Raised or lowered ceiling profiles. In Figure 3, we
have two complex architectural ceiling details, framed in beneath a
truss roof. On the right, a two-level soffit drops below the main
ceiling plane, and on the left, an octagonal coffer, or tray, rises
above the main ceiling plane. For the soffit, the framer has
applied OSB to the bottom truss chord before framing in the detail
beneath. For the octagon raised ceiling, the framer has applied OSB
to the top of the extra framed element. In each case, the OSB will
serve to isolate the occupied space beneath from the unconditioned
attic above. The insulator now has simple flat planes to apply his
attic insulation to, instead of having to puzzle over how to place
it.
Two architectural ceilings framed beneath a
truss roof have been backed with OSB. In each case, the OSB
isolates the occupied space from the unconditioned attic, providing
the insulation subcontractor with simple flat planes on which to
apply his attic insulation, instead of forcing him to puzzle out
how to fit insulation into complex cavities.
Even the most complex framing elements can usually be dealt with in
a similar manner. But the key is teamwork: the designer, the
builder, and the framer have to be on the same page and stay in
communication in order to accomplish these details at the most
practical point in the construction sequence.

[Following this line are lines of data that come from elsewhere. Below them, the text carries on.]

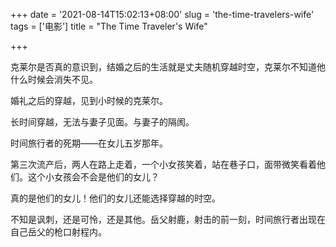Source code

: +++
date = '2021-08-14T15:02:13+08:00'
slug = 'the-time-travelers-wife'
tags = ['电影']
title = "The Time Traveler's Wife"

+++

克莱尔是否真的意识到，结婚之后的生活就是丈夫随机穿越时空，克莱尔不知道他什么时候会消失不见。

婚礼之后的穿越，见到小时候的克莱尔。

长时间穿越，无法与妻子见面。与妻子的隔阂。

时间旅行者的死期——在女儿五岁那年。

第三次流产后，两人在路上走着，一个小女孩笑着，站在巷子口，面带微笑看着他们。这个小女孩会不会是他们的女儿？

真的是他们的女儿！他们的女儿还能选择穿越的时空。

不知是讽刺，还是可怜，还是其他。岳父射鹿，射击的前一刻，时间旅行者出现在自己岳父的枪口射程内。
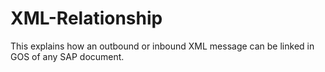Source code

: # XML-Relationship

This explains how an outbound or inbound XML message can be linked in GOS of any SAP document.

We feel not enough coastal builders have adopted the framing
techniques outlined here. But the techniques are simple enough. The
sooner builders start thinking about air-sealing at the framing
stage, the sooner homes will start to be more energy-efficient,
more durable, and more comfortable. ~
John Tooley Sr. is a building scientist with Advanced Energy
Corp. in Raleigh, N.C.; Jeff Tooley owns and runs the Healthy
Building Company, based in Siler City, N.C.